The combination of NVMe and SCM are offering up to 50 percent better response times compared with SAS and flash, and the PowerMax array delivers up to 15 million IOPS, 350 GB/sec throughput and better than 100 microseconds of read latency. All this will be important to handle the growing numbers of real-time applications, modern technologies like artificial intelligence, machine learning and big data analytics, and the massive amounts of data being generated. Gordon notes that “there are places where real-time transactional workloads haven’t been a part of the business, but I anticipate they will because data has become the most critical asset in the business and the faster you can get your insights and the value out of the data, the better you can run your business. There’s a horizon where that’s going to become a bigger story. Response times translates into dollars.”

However, there are other issues that will dictate adoption. The first is price. As with any new technology, the price for SCM and NVMe will be high when compared to current technologies. As the price comes down, so will the barrier to adoption, as happened with flash vs. spinning media. Another issue is the decision of when to use NVMe and SCM. Gordon says that 90 percent of the I/O comes from 10 percent of a company’s data, so enterprises will want to have only 5 percent to 10 percent of their storage environments to be the new media until prices come down.

“If you’re going to house part of your system as storage-class memory and part of your system as flash drives, the real question becomes, how do you know which data should go on which media type? And how do you do that in a way that you don’t add any burden on the storage team, which already is in a place where they need to be as operationally efficient as possible?” she says.

Those types of questions need to be addressed by machine intelligence rather than human intelligence, according to Gordon. That’s why Dell EMC built a real-time machine learning engine into PowerMax, which is designed to leverage predictive analytics and pattern recognition to automatically steer the right data to the right media. The engine can analyze 40 million datasets in real time and generate 6 billion decisions each day to ensure maximum performance without incurring any overhead.

“This is truly the only way — in a system of this scale with the types of data and the amount of data — that you have to intelligently place data on these two different media types,” she says. “Without it, you’re simply adding a burden to the storage team which is not an option with the realities of IT today.”

PowerMax is able to handle a broad array of traditional and next-generation applications, from relational databases and virtual machines to AI, machine learning, mobile apps, genomics and real-time analytics. In addition, as an example of scalability, the PowerMax 8000 can support 162 SAP HANA nodes.

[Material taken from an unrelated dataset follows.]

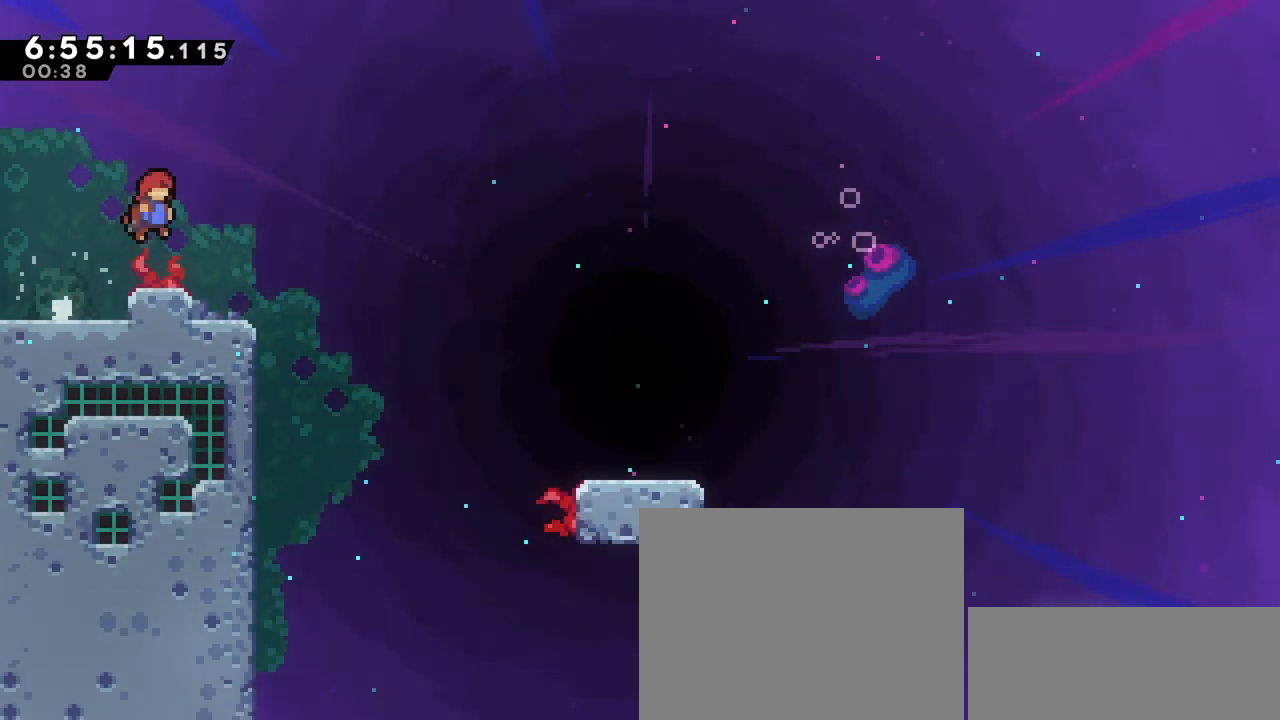
{"keys": [], "events": [[217, "jump", "up"], [267, "right", "up"], [267, "up", "up"]]}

Other enhancements to PowerMax include a plug-in for VMware vRealize Orchestrator, which is available in the VMware Solutions Exchange marketplace, that enables enterprise to automate everything from provisioning and data protection to host operations, as well as pre-built Ansible modules that let users create Ansible Playbooks for storage provisioning, snapshots and data management workflows. The modules are available on GitHub.

Dell EMC also is offering a Container Storage Interface (SCI) plug-in for managing workloads running on Kubernetes. The plug-in also is available on GitHub.